I've tried using just if: cancelled() along with if: ${{ always() }} and - if: ${{ needs.*.result == 'cancelled' }} . I was going to raise a separate issue but it seems like we're seeing the same behaviour, so probably best not to duplicate work for the team.
After I thought I found the workaround I needed, it happened again.
This time my pr-validation checks for both failure and cancelled, but somehow the result was neither.
pr-validation:
needs:
- docs-only # if the setup jobs fail, the rest of the jobs will be skipped, and we will exit with a failure
- get-latest-redis-tag
- get-latest-7-0-redis-tag
- get-latest-6-2-redis-tag
- get-latest-6-0-redis-tag
- test-linux-x86_64
- test-linux-aarch64
- test-macos
- coverage
- sanitize
runs-on: ubuntu-latest
if: ${{ !cancelled() }}
steps:
- if: contains(needs.*.result, 'failure') || contains(needs.*.result, 'cancelled')
run: exit 1
Debug logging is pretty useless if you can't see the content of the Array. I tried to reproduce it but was only able to achieve either 'failure' or 'cancelled'
I figured out what is the problem.
As I mentioned before, if a matrix is used with a reusable workflow, and one of the matrix runs fails, the result of the matrix is CANCELLED. I tried to work around this, but...

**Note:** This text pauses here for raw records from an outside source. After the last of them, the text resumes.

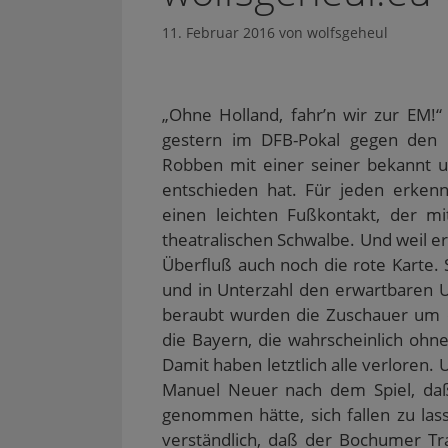
11. Februar 2016
von
wolfsgeheul
„Ohne Holland, fahr’n wir zur EM!
gestern im DFB-Pokal gegen den 
Robben mit einer seiner bekannt un
entschieden hat. Für jeden erken
einen leichten Fußkontakt, der mi
theatralischen Schwalbe. Und weil e
Überfluß auch noch die rote Karte. 
und in Unterzahl den erwartbaren 
beraubt wurden die Zuschauer um ei
die Bayern, die wahrscheinlich oh
Damit haben letztlich alle verloren. 
Manuel Neuer nach dem Spiel, da
genommen hätte, sich fallen zu lass
verständlich, daß der Bochumer Tra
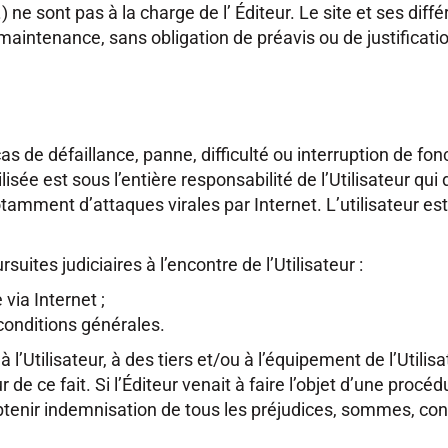
) ne sont pas à la charge de l’ Éditeur. Le site et ses dif
intenance, sans obligation de préavis ou de justification
cas de défaillance, panne, difficulté ou interruption de f
lisée est sous l’entière responsabilité de l’Utilisateur qu
amment d’attaques virales par Internet. L’utilisateur est 
uites judiciaires à l’encontre de l’Utilisateur :
 via Internet ;
 conditions générales.
Utilisateur, à des tiers et/ou à l’équipement de l’Utilisa
r de ce fait. Si l’Éditeur venait à faire l’objet d’une procéd
ur obtenir indemnisation de tous les préjudices, sommes, c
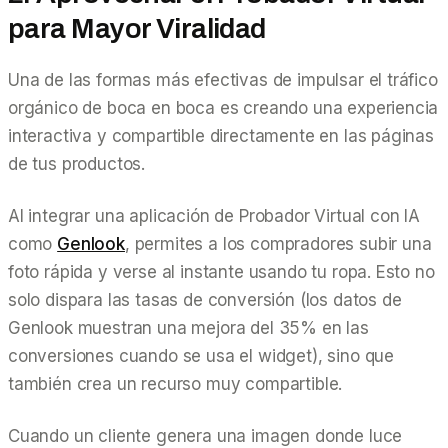
para Mayor Viralidad
Una de las formas más efectivas de impulsar el tráfico
orgánico de boca en boca es creando una experiencia
interactiva y compartible directamente en las páginas
de tus productos.
Al integrar una aplicación de Probador Virtual con IA
como
Genlook
, permites a los compradores subir una
foto rápida y verse al instante usando tu ropa. Esto no
solo dispara las tasas de conversión (los datos de
Genlook muestran una mejora del 35% en las
conversiones cuando se usa el widget), sino que
también crea un recurso muy compartible.
Cuando un cliente genera una imagen donde luce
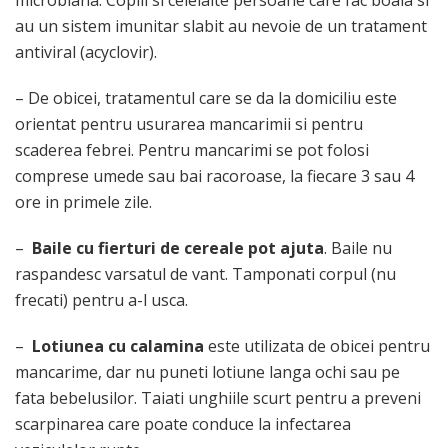
au un sistem imunitar slabit au nevoie de un tratament
antiviral (acyclovir).
– De obicei, tratamentul care se da la domiciliu este
orientat pentru usurarea mancarimii si pentru
scaderea febrei. Pentru mancarimi se pot folosi
comprese umede sau bai racoroase, la fiecare 3 sau 4
ore in primele zile.
–
Baile cu fierturi de cereale pot ajuta
. Baile nu
raspandesc varsatul de vant. Tamponati corpul (nu
frecati) pentru a-l usca.
–
Lotiunea cu calamina
este utilizata de obicei pentru
mancarime, dar nu puneti lotiune langa ochi sau pe
fata bebelusilor. Taiati unghiile scurt pentru a preveni
scarpinarea care poate conduce la infectarea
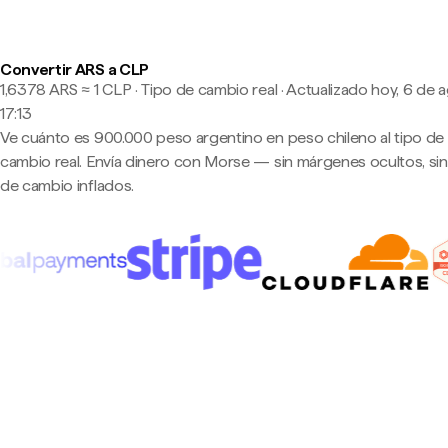
Convertir ARS a CLP
1,6378 ARS ≈ 1 CLP · Tipo de cambio real
·
Actualizado hoy, 6 de 
17:13
Ve cuánto es 900.000 peso argentino en peso chileno al tipo de
cambio real. Envía dinero con Morse — sin márgenes ocultos, sin
de cambio inflados.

If you have a workflow containing a matrix that calls a reusable workflow, and in this workflow, there is another matrix that uses another reusable workflow, if one of the deepest workflows fails, its parent matrix will report cancelled, which will cause the grandparent matrix TO IGNORE THE RETURN STATUS AND REPORT SUCCESS. This means that I must flatten out my matrix so a cancelled status won't be ignored. I can't have a fail-fast in this case, but at least my CI won't pass on a failing flow.
I hope this will get some attention soon
Using ARR variable to get the results of the list:
pr-validation:
needs:
- docs-only # if the setup jobs fail, the rest of the jobs will be skipped, and we will exit with a failure
- get-latest-redis-tag
- get-latest-7-0-redis-tag
- get-latest-6-2-redis-tag
- get-latest-6-0-redis-tag
- test-linux-x86_64
- test-macos
- coverage
- sanitize
runs-on: ubuntu-latest
if: ${{ !cancelled() }}
env:
ARR: ${{ toJson(needs.*.result) }}
steps:
- if: contains(needs.*.result, 'failure') || contains(needs.*.result, 'cancelled')
run: exit 1
- run: exit 1
I came across this issue as well. From what I can tell, it's specific to having a matrix that calls a reusable workflow. When one job of the matrix fails, and others fail fast, it reports a cancelled status but the cancelled() status check function doesn't return true.
I have a simple reproduction in this repo with runs showing the behavior, and also started this discussion post yesterday.
In the simple case of a single matrix (I don't have any matrix calling another matrix), using if: ${{ !contains(needs.*.result, 'cancelled') }} instead of if: ${{ !cancelled() }} is good enough.
This issue is stale because it has been open 365 days with no activity. Remove stale label or comment or this will be closed in 15 days.
This issue was closed because it has been stalled for 15 days with no activity.